Campus éco-responsable : 80 % d’usage de cuivre en moins

La preuve par l’exemple. Il y a quelques mois, les équipes Alcatel-Lucent Enterprise ont travaillé sur la rénovation du campus d’un grand établissement universitaire français. 60 000 mètres carrés de bâtiments, 2 000 étudiants, 250 chercheurs, et une nouvelle infrastructure réseau devant s’inscrire dans la vision éco-responsable du site. « Pour ce projet, l’ambition de sobriété numérique a été intégrée dès les premières discussions portant sur la construction du réseau.
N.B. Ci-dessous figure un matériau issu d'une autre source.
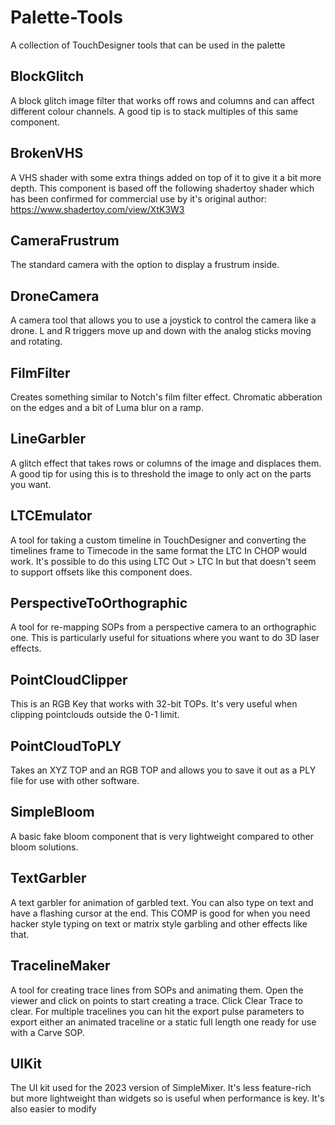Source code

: # Palette-Tools
A collection of TouchDesigner tools that can be used in the palette

## BlockGlitch
A block glitch image filter that works off rows and columns and can affect different colour channels. A good tip is to stack multiples of this same component.

## BrokenVHS
A VHS shader with some extra things added on top of it to give it a bit more depth.
This component is based off the following shadertoy shader which has been confirmed for commercial use by it's original author:
https://www.shadertoy.com/view/XtK3W3

## CameraFrustrum
The standard camera with the option to display a frustrum inside.

## DroneCamera
A camera tool that allows you to use a joystick to control the camera like a drone. L and R triggers move up and down with the analog sticks moving and rotating.

## FilmFilter
Creates something similar to Notch's film filter effect. Chromatic abberation on the edges and a bit of Luma blur on a ramp.

## LineGarbler
A glitch effect that takes rows or columns of the image and displaces them. A good tip for using this is to threshold the image to only act on the parts you want.

## LTCEmulator
A tool for taking a custom timeline in TouchDesigner and converting the timelines frame to Timecode in the same format the LTC In CHOP would work.
It's possible to do this using LTC Out > LTC In but that doesn't seem to support offsets like this component does.

## PerspectiveToOrthographic
A tool for re-mapping SOPs from a perspective camera to an orthographic one. This is particularly useful for situations where you want to do 3D laser effects.

## PointCloudClipper
This is an RGB Key that works with 32-bit TOPs. It's very useful when clipping pointclouds outside the 0-1 limit.

## PointCloudToPLY
Takes an XYZ TOP and an RGB TOP and allows you to save it out as a PLY file for use with other software.

## SimpleBloom
A basic fake bloom component that is very lightweight compared to other bloom solutions.

## TextGarbler
A text garbler for animation of garbled text. You can also type on text and have a flashing cursor at the end. This COMP is good for when you need hacker style typing on text or matrix style garbling and other effects like that.

## TracelineMaker
A tool for creating trace lines from SOPs and animating them. Open the viewer and click on points to start creating a trace. Click Clear Trace to clear. 
For multiple tracelines you can hit the export pulse parameters to export either an animated traceline or a static full length one ready for use with a Carve SOP.

## UIKit
The UI kit used for the 2023 version of SimpleMixer. It's less feature-rich but more lightweight than widgets so is useful when performance is key. It's also easier to modify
Avec le client final, nous avons essayé d’envisager toutes les options disponibles pour réduire l’impact environnemental de l’architecture numérique, témoigne Youb Saïm. Après mûre réflexion, nous avons donc opté pour l’usage de la fibre optique et pour la conception d’un réseau en anneau (ndlr : forme dans laquelle les ordinateurs sont reliés entre eux au sein d’une boucle fermée). Cette approche a conduit à une réduction de 80 % de l’utilisation du cuivre. Elle a également engendré d’autres bénéfices environnementaux notables tels que des économies d’énergie, une diminution de l’espace mobilisé par l’infrastructure ou une réduction de la durée et de l’ampleur des travaux de déploiement. ».

 

Faire converger les enjeux de sécurité et de sobriété

Un cas d’école renouvelable à l’avenir ? L’essor du numérique responsable en dépend. Cet impératif de sobriété devra néanmoins cohabiter avec l’autre grande priorité du moment pour les responsables IT : la cybersécurité. Un enjeu symbolisé par la diffusion croissante du modèle Zero Trust Network Access (ZTNA). Selon celui-ci, l’accès aux applications internes pour les utilisateurs à distance repose sur un principe de “besoin de savoir”. Autrement dit : il vise à dissocier l’accès au réseau de l’accès aux applications. « L’impératif de sécurité et celui de sobriété ne doivent pas être vus comme antagonistes. Au contraire, les considérations de sobriété numérique doivent être intégrées dans les pratiques de sécurité. Les deux aspects nécessitent une réflexion commune. Par exemple, la refonte d’une architecture réseau obsolète peut être une occasion idéale pour une remise à niveau sur ces deux enjeux simultanément ». Peut-on faire mieux, plus sûr et avec moins ? La thématique de la prochaine conférence événement du GreenTech Forum 2024 – et/ou de la prochaine session du BAC – est déjà toute trouvée.